Meta and Google are pushing AI agents that do more than answer questions, and that shift could land hard in retail. If a shopper asks an assistant to find the cheapest sofa, storage bin or kitchen item nearby, the retailer with the clearest product data and strongest inventory signals may get the visit. For Big Lots, that means store teams and merchants are not just maintaining shelves, they are feeding the systems that may decide whether a customer ever shows up.

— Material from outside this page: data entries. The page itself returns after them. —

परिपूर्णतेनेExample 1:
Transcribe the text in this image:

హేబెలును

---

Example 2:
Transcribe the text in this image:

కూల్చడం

Google’s move has made that future more concrete. In January 2026, the company announced the Universal Commerce Protocol, an open standard for agentic commerce designed to work across shopping discovery, buying and post-purchase support. Google said it was co-developed with retailers and platforms including Shopify, Etsy, Wayfair, Target and Walmart. By March, Google said shopping agents could save multiple items to a cart at once and pull real-time product details such as variants, inventory and pricing. The company also said it was simplifying onboarding in Merchant Center. That puts a premium on accurate product naming, clean shelf labels, reliable stock counts and fast updates from store to system.

Data visualization chart
Data Visualisation

The stakes are especially clear at Big Lots, which has been reshaped by bankruptcy and a smaller footprint. The chain filed voluntary Chapter 11 on September 9, 2024, in the U.S. Bankruptcy Court for the District of Delaware. Before the restructuring, Big Lots operated more than 1,300 stores across 48 states and reported about $4.7 billion in fiscal 2023 revenue. The company had said it planned to close nearly 300 stores and agreed to sell to Nexus Capital Management for about $760 million. The case was later converted to Chapter 7 effective November 10, 2025, according to Kroll Restructuring Administration.

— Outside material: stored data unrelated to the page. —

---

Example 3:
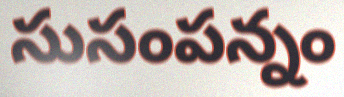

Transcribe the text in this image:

సుసంపన్నం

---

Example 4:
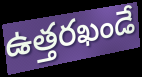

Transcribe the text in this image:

ఉత్తరఖండే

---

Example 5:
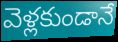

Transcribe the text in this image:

వెళ్లకుండానే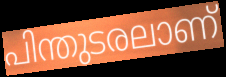
പിന്തുടരലാണ്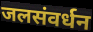
जलसंवर्धन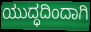
ಯುದ್ಧದಿಂದಾಗಿ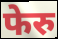
फेरु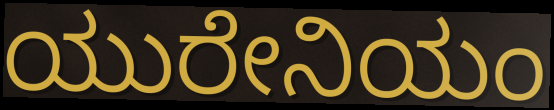
ಯುರೇನಿಯಂ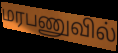
மரபணுவில்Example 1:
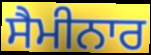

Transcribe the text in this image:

ਸੈਮੀਨਾਰ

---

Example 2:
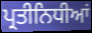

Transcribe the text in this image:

ਪ੍ਰਤੀਨਿਧੀਆਂ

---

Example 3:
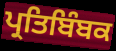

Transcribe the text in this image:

ਪ੍ਰਤਿਬਿੰਬਕ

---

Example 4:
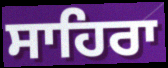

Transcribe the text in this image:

ਸਾਹਿਰਾ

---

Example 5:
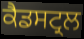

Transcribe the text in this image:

ਕੈਡਸਟ੍ਰਲ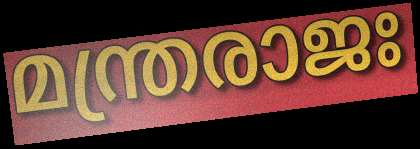
മന്ത്രരാജഃ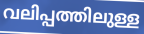
വലിപ്പത്തിലുള്ള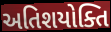
અતિશયોક્તિ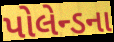
પોલેન્ડનાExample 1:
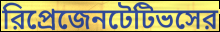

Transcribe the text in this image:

রিপ্রেজেনটেটিভসের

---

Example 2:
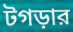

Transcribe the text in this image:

টগড়ার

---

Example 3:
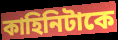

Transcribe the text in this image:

কাহিনিটাকে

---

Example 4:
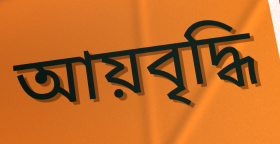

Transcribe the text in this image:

আয়বৃদ্ধি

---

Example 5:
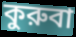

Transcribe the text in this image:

কুরুবাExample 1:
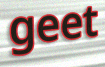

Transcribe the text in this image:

geet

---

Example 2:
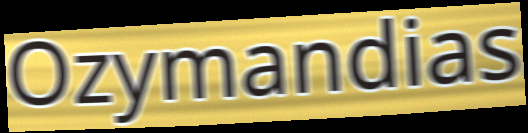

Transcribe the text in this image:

Ozymandias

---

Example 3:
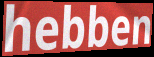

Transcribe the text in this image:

hebben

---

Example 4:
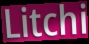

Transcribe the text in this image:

Litchi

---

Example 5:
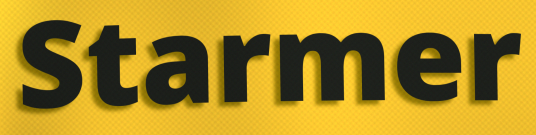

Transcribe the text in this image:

StarmerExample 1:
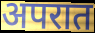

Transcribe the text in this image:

Big Lots then re-emerged under Variety Wholesalers, which bought the brand out of bankruptcy in 2025 and now says the chain will operate 219 stores in 15 states across the Midwest, Southeast and Mid-Atlantic. Variety Wholesalers says it runs more than 400 stores in 18 states under banners including Roses Discount Stores, Roses Express and Maxway. In April 2025, the company said it would reopen 132 Big Lots stores in May, building on earlier reopenings that brought the total reopened store count to 219.

That matters because agent-led shopping rewards precision. Clean inventory data can help a Big Lots location show up when a customer searches for a deal on a sofa or a kitchen item. Sloppy pricing or stale stock counts can just as easily send that sale somewhere else. The opportunity is smoother traffic and better matching between what shoppers want and what stores actually have. The risk is more operational pressure on a chain still rebuilding its store base, where every mislabeled item or delayed system update can now ripple far beyond the sales floor.